Vijai P. Sharma, Ph.D
A couple years ago, in this column I discussed the new scientific thinking that Attention Deficit Hyperactivity Disorder (ADHD or also referred to as ADD), is indeed a brain disorder. However, at that point, there was not much direct evidence to support the claim. There is now a breakthrough in research.
Brain image studies have begun to highlight the basis of attention deficit disorder in the abnormal activity of the brain. These studies also point out that the irregular activity in the different parts of the brain cause different types of attention deficit disorders and it can be seen in a brain scan called SPECT (Single Photon Emission Computed Tomography). At this point, a SPECT study provides the most revealing images of the brain blood flow and brain activity patterns during the time a person is asked to pay attention and concentrate.
According to the existing psychiatric diagnostic system, there are only three types of ADD: Inattentive type, Hyperactive type and the Combined type, which is both inattentive and hyperactive.
It now appears that there may be not three but six different types of ADD.
Dr. Daniel Amen has done a seminal work in taking thousands of brain scans highlighting the irregular activities of the brain. Some of those brain images can be seen in his book, "Healing ADD. The Breakthrough Program That Allows You to See and Heal the 6 Types of ADD." I t may take a while before Amen's classification is independently confirmed by other scientists, but it has helped me to understand some characteristics of ADD patients that didn't fit into the existing system.
Here are the 6 types of ADD: 1. Classic 2. Inattentive 3. Overfocused 4. Temporal Lobe 5. Limbic and 6. "Ring of Fire."
A person, child or adult, with the Classic ADD type is most common and easier to identify than the others. He or she tends to be inattentive, distractible, disorganized, hyperactive, restless and impulsive. According to the existing psychiatric diagnostic system, it is similar to the Combined type, in which both the inattention and hyperactivity are prominent. Their brain scans explain why they are not able to concentrate.
When non-ADD people concentrate, the pre-frontal part of their brains, located underneath the forehead, becomes active. That's how it should be because the job of the pre-frontal part of the brain is to help us concentrate. Therein lies the problem. When Classic ADD type people concentrate, the prefrontal part of their brain, instead of becoming more active, becomes under active.

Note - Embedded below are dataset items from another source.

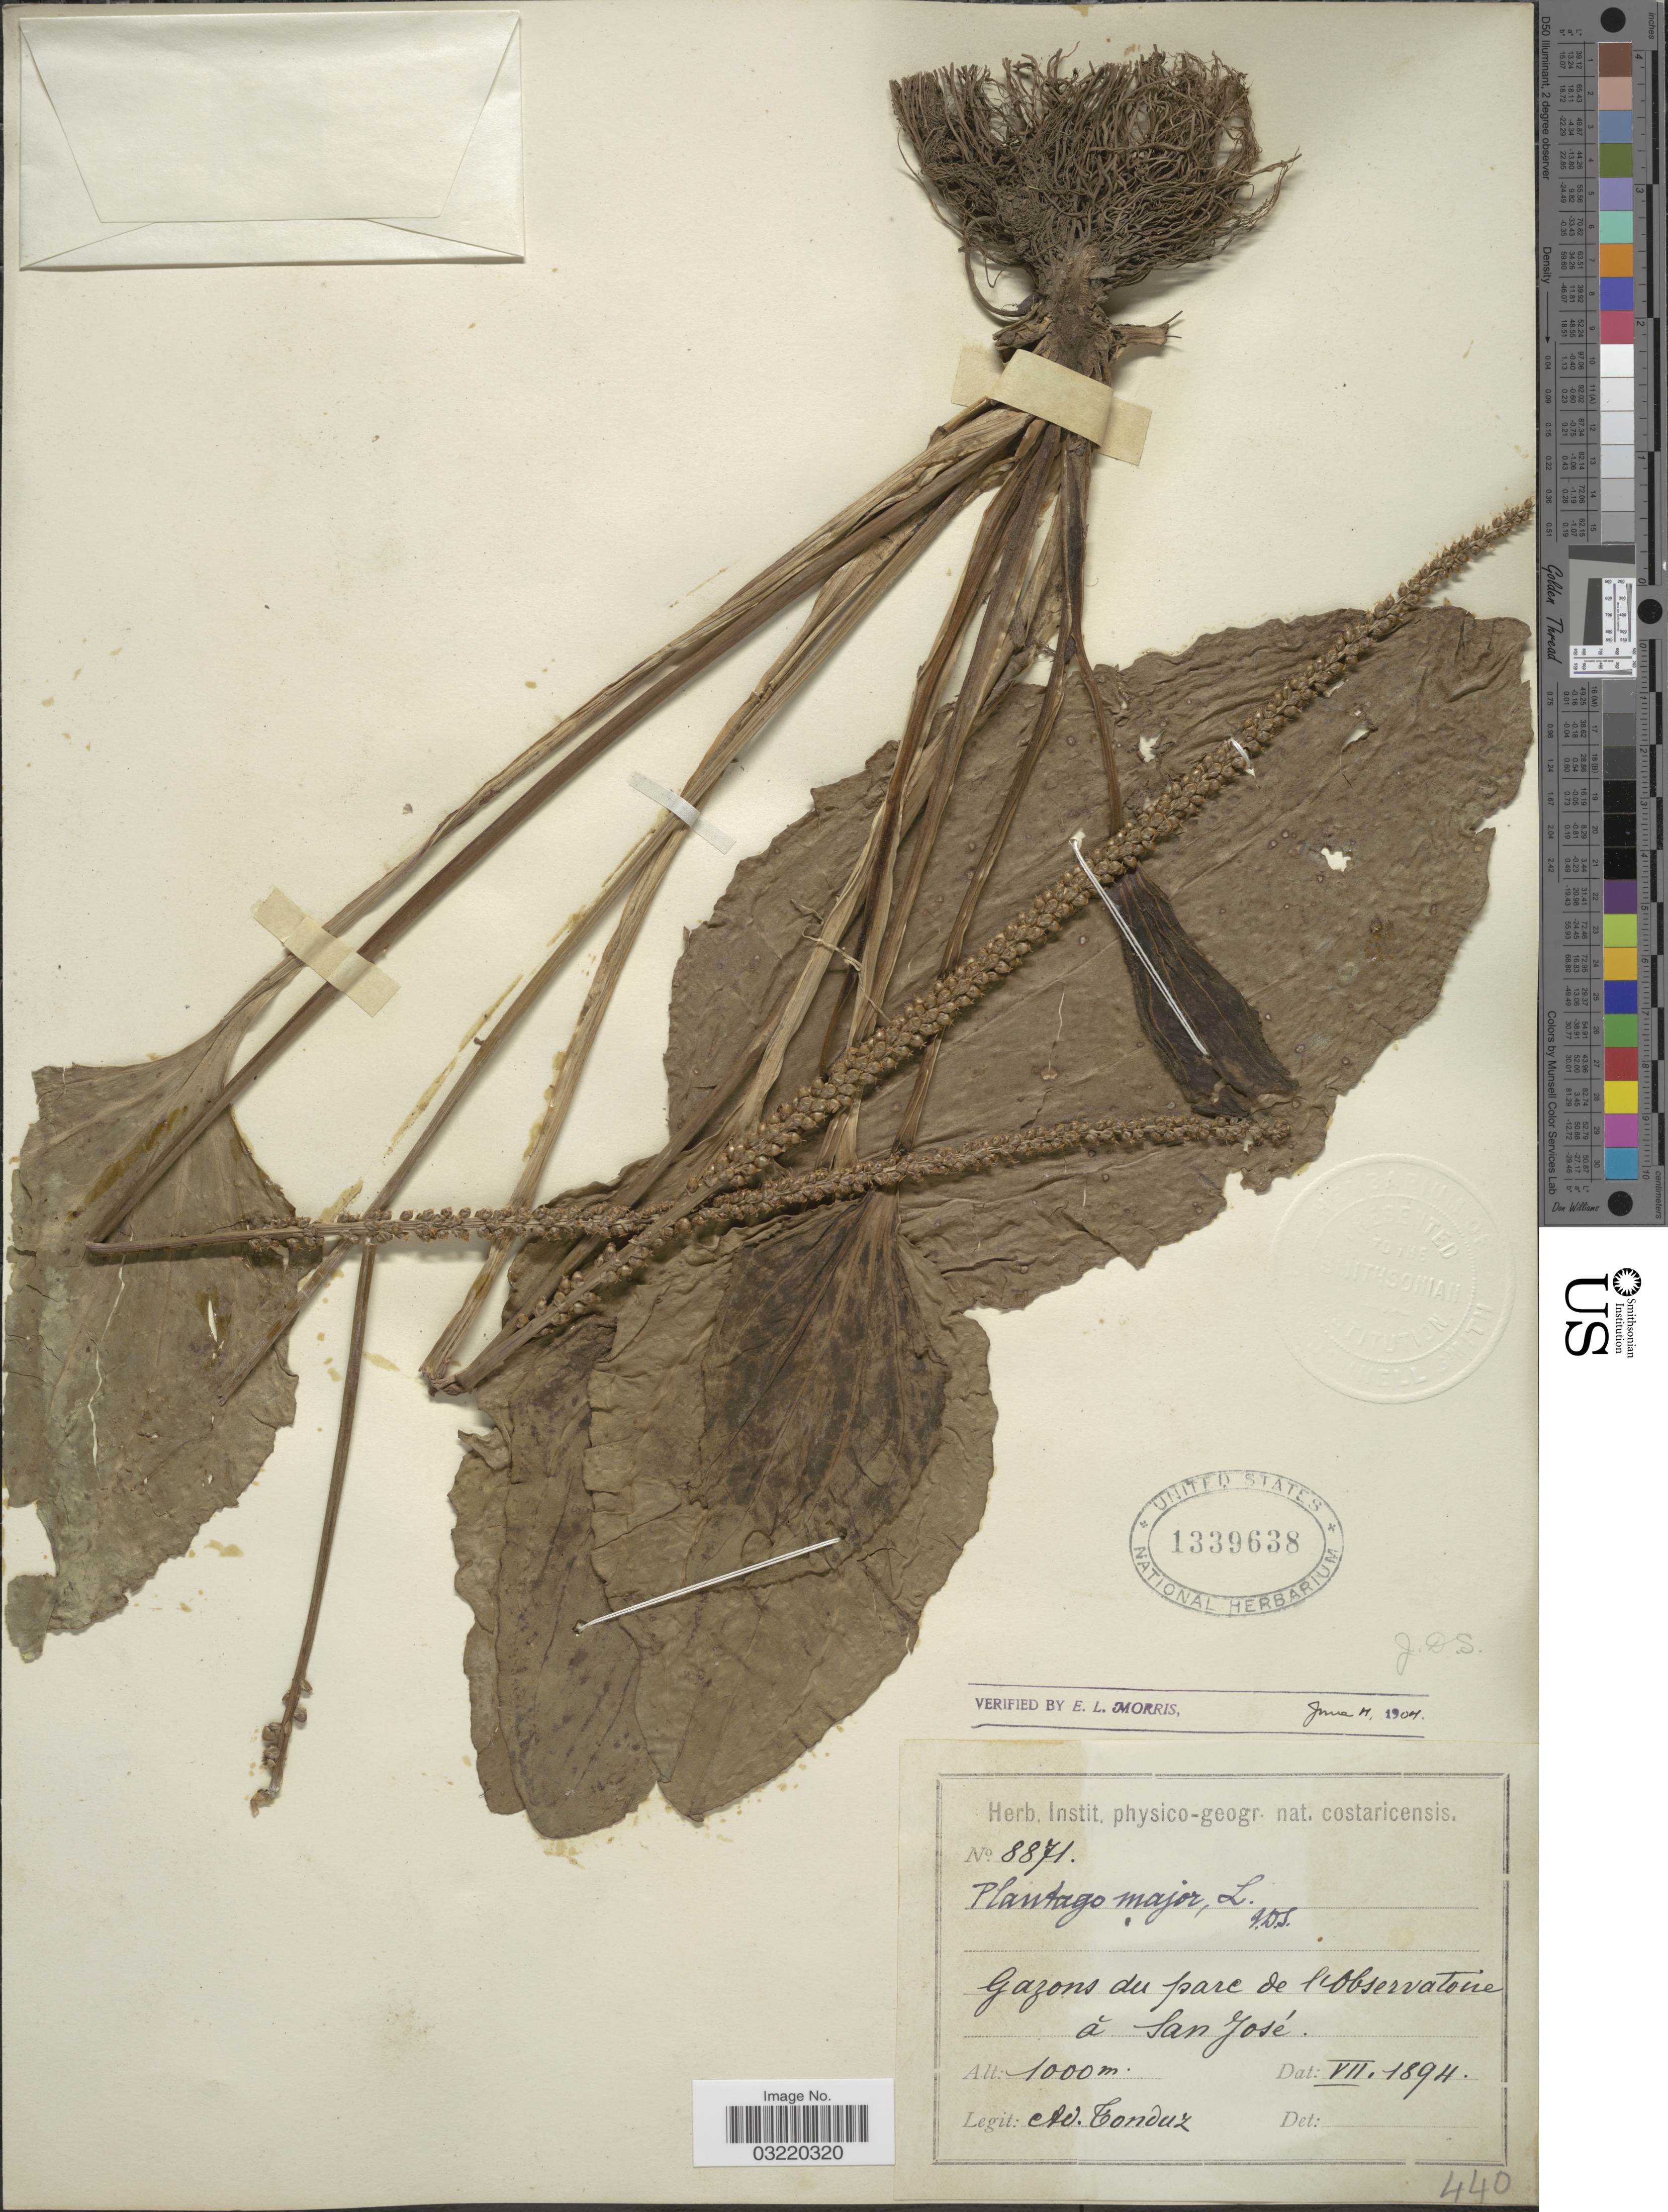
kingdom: Plantae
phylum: Tracheophyta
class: Magnoliopsida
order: Lamiales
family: Plantaginaceae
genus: Plantago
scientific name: Plantago major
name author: L.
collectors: A. Tonduz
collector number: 8871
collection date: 1894-07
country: Costa Rica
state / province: San José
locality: Gazons du parc de l'observatoire á San José.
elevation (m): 1000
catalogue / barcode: US 1339638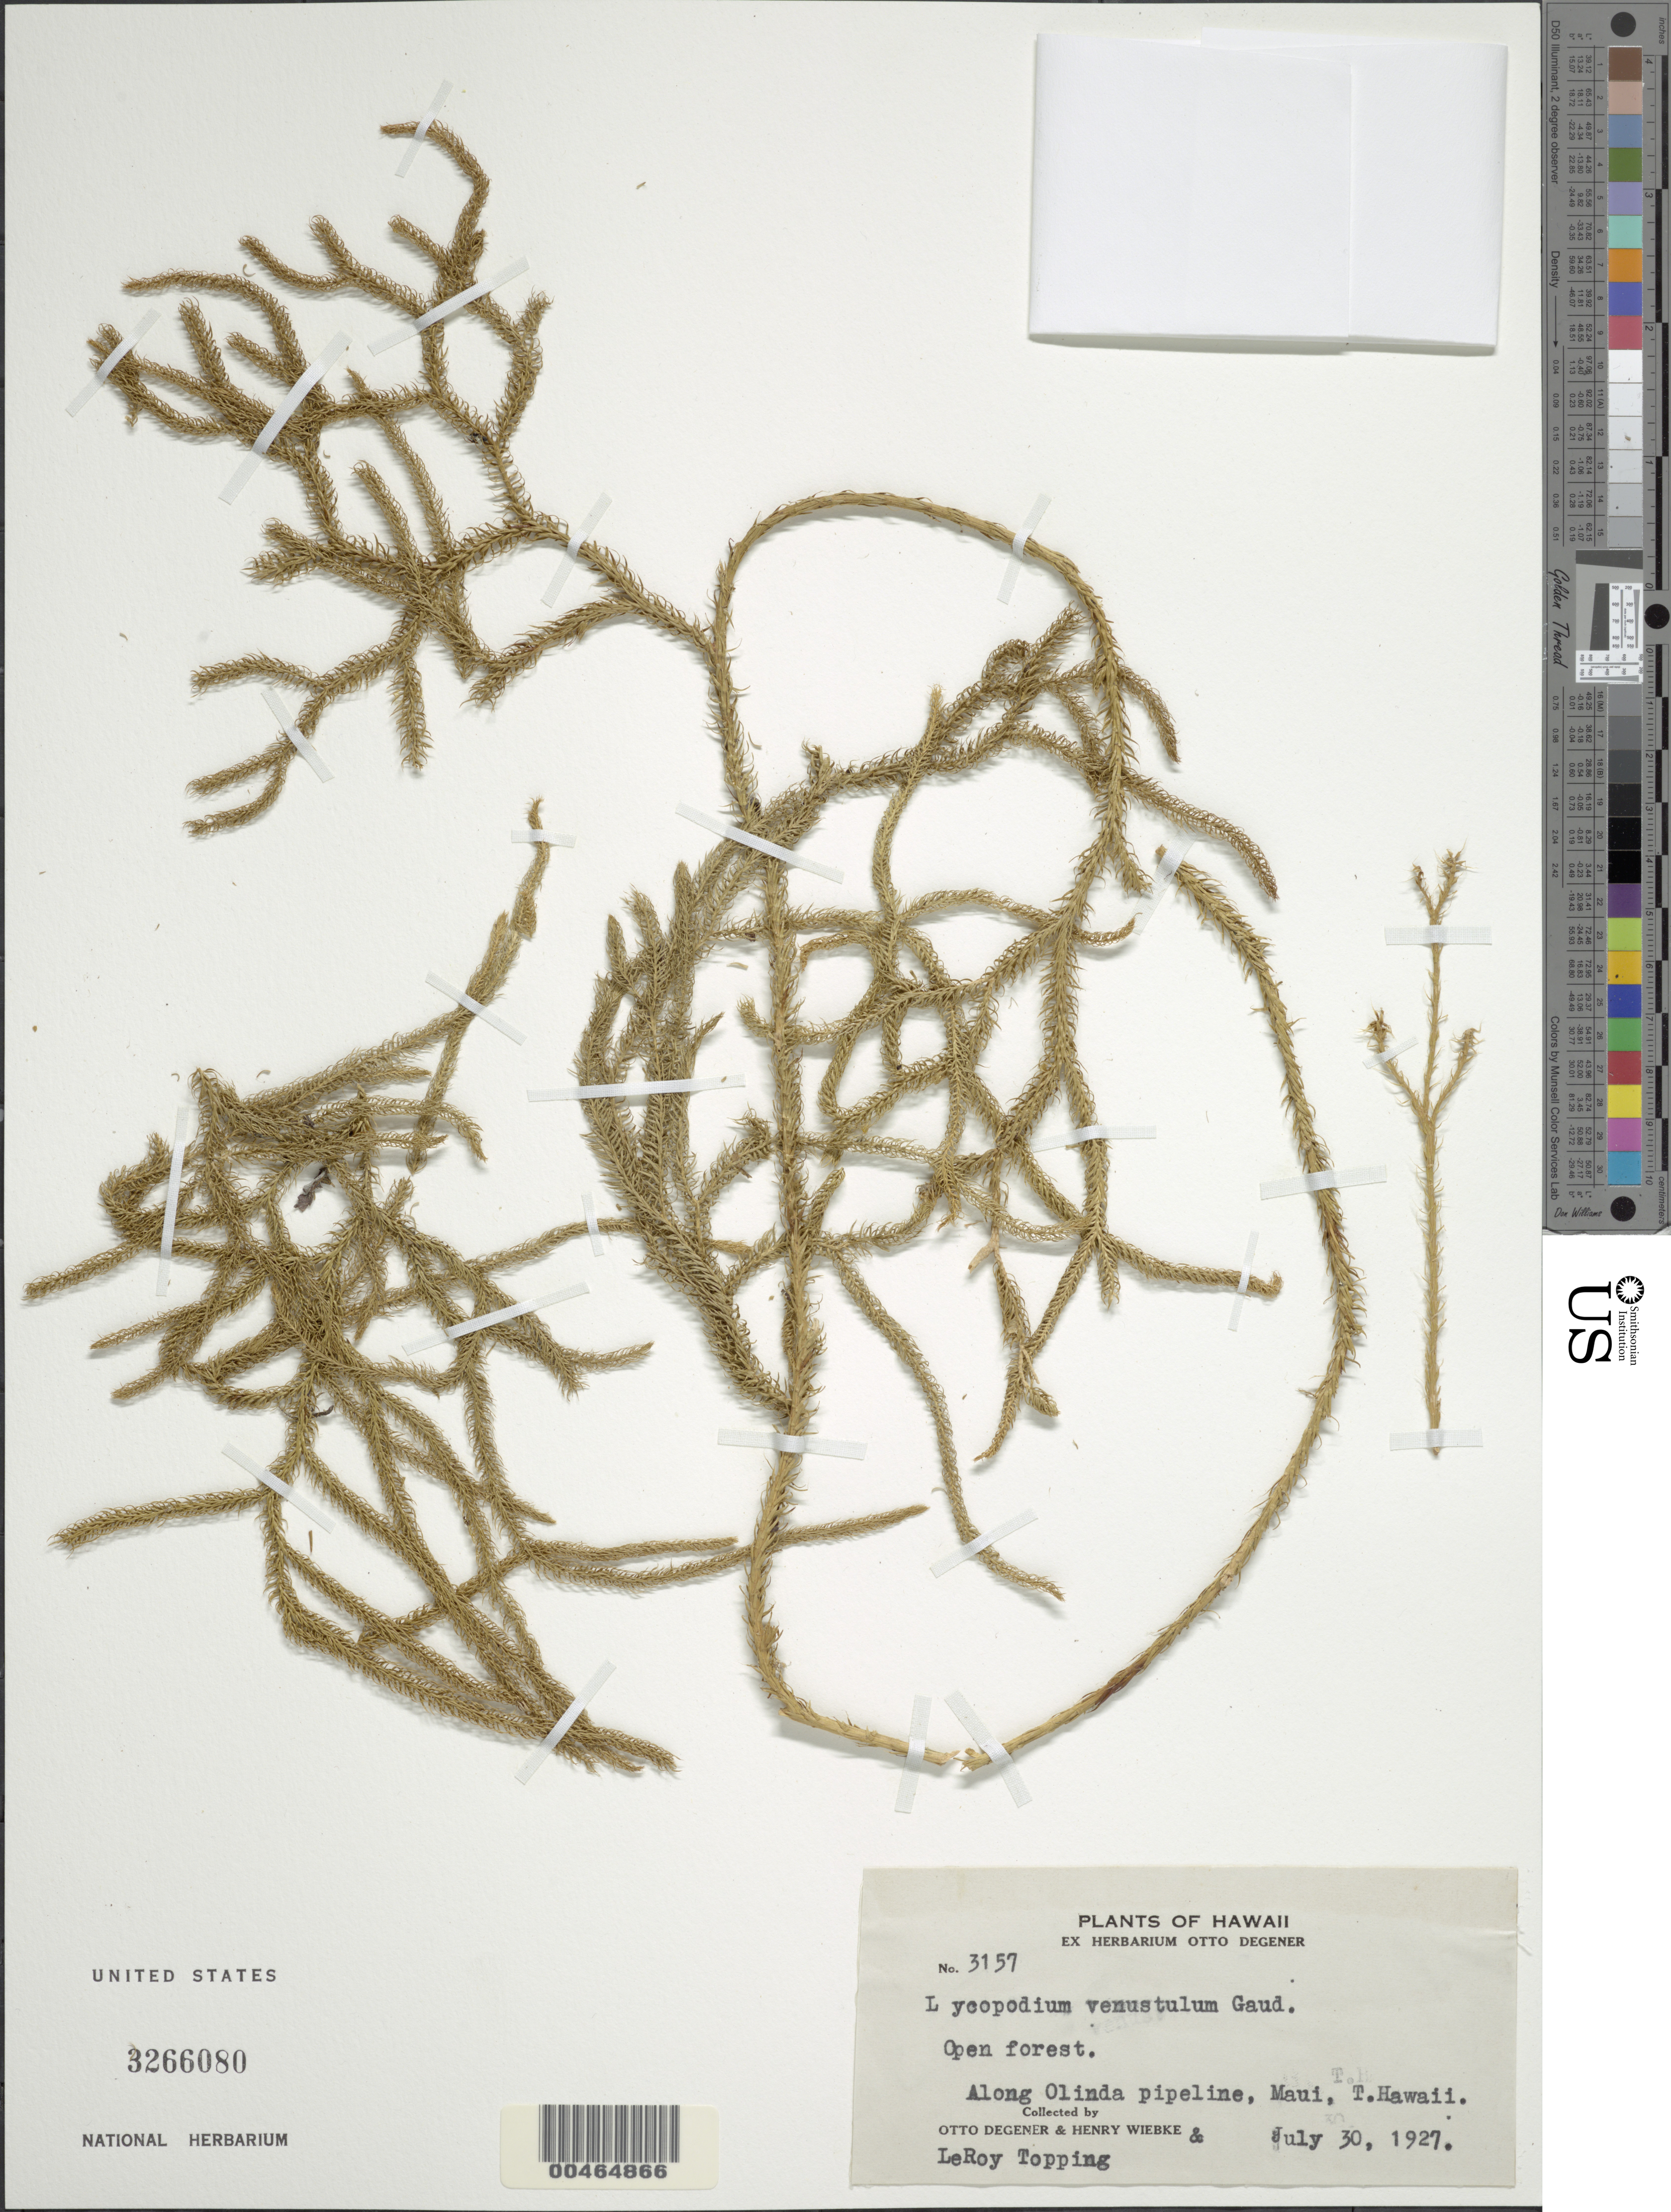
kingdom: Plantae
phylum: Tracheophyta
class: Lycopodiopsida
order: Lycopodiales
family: Lycopodiaceae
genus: Lycopodium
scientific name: Lycopodium venustulum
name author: Gaudich.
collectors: O. Degener, H. Wiebke & D. L. Topping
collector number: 3157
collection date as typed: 30 Jul 1927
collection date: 1927-07-30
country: United States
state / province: Hawaii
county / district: Maui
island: Maui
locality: Along Olinda pipeline, Maui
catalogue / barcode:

People with inattentive type ADD, the second most common type, often don't get professional attention. But, if they receive treatment, they are usually most responsive to it. They are often viewed as sluggish, slow, preoccupied, uninterested and poorly motivated, or simply, bored. Others often describe them as, "space cadets" or "daydreamers." They usually have trouble listening and registering the content when others talk to them.
When people with inattentive type ADD concentrate, there is a decrease in activity in the prefrontal brain, particularly the sides of the prefrontal brain. It is as if this area of the brain fails to connect with the rest of the brain. As regards the treatment, patients usually respond well to the psycho-stimulants. Along with medication, Dr. Amen also recommends a high protein and low carbohydrate diet for the classic and inattentive type ADD patients. He believes that such a diet helps.
People with overfocused type ADD, in addition to the problem of inattention and distractibility, have trouble shifting attention from one subject to another. Oppositional and argumentative from the outside, they worry excessively or senselessly. They have a strong tendency to get locked into negative thoughts and may hold grudges for a long time. They have difficulty in viewing other options and therefore may get locked into one course of action regardless of feedback to the contrary. Interestingly, Dr. Amen sometimes finds this pattern in the children and grandchildren of alcoholics.
As regards the brain activity of the overfocused type, their pre-frontal part of the brain, during concentration, is under active as in the first two types, but something else happens in their brain that sets them apart from the other types. The "Anterior Cingulate Gyrus," normally considered as the part of the emotional brain, is found to be overactive all the time, at rest as well as during concentration.
This particular part of the brain as labeled by Dr. Amen is the brain's "gearshift." It allows human beings to shift from thought to thought and subject to subject. Being over active and excited all the time, the Anterior Cingulate Gyrus doesn't do the job it's supposed to do, which results in a person being overfocused, much like getting stuck in a rut.
All three types of ADD discussed here involve the prefrontal part of the brain, which is the attention, concentration and monitoring organ of the brain. In a future article, I will discuss the remaining three types, which involve other parts of the brain.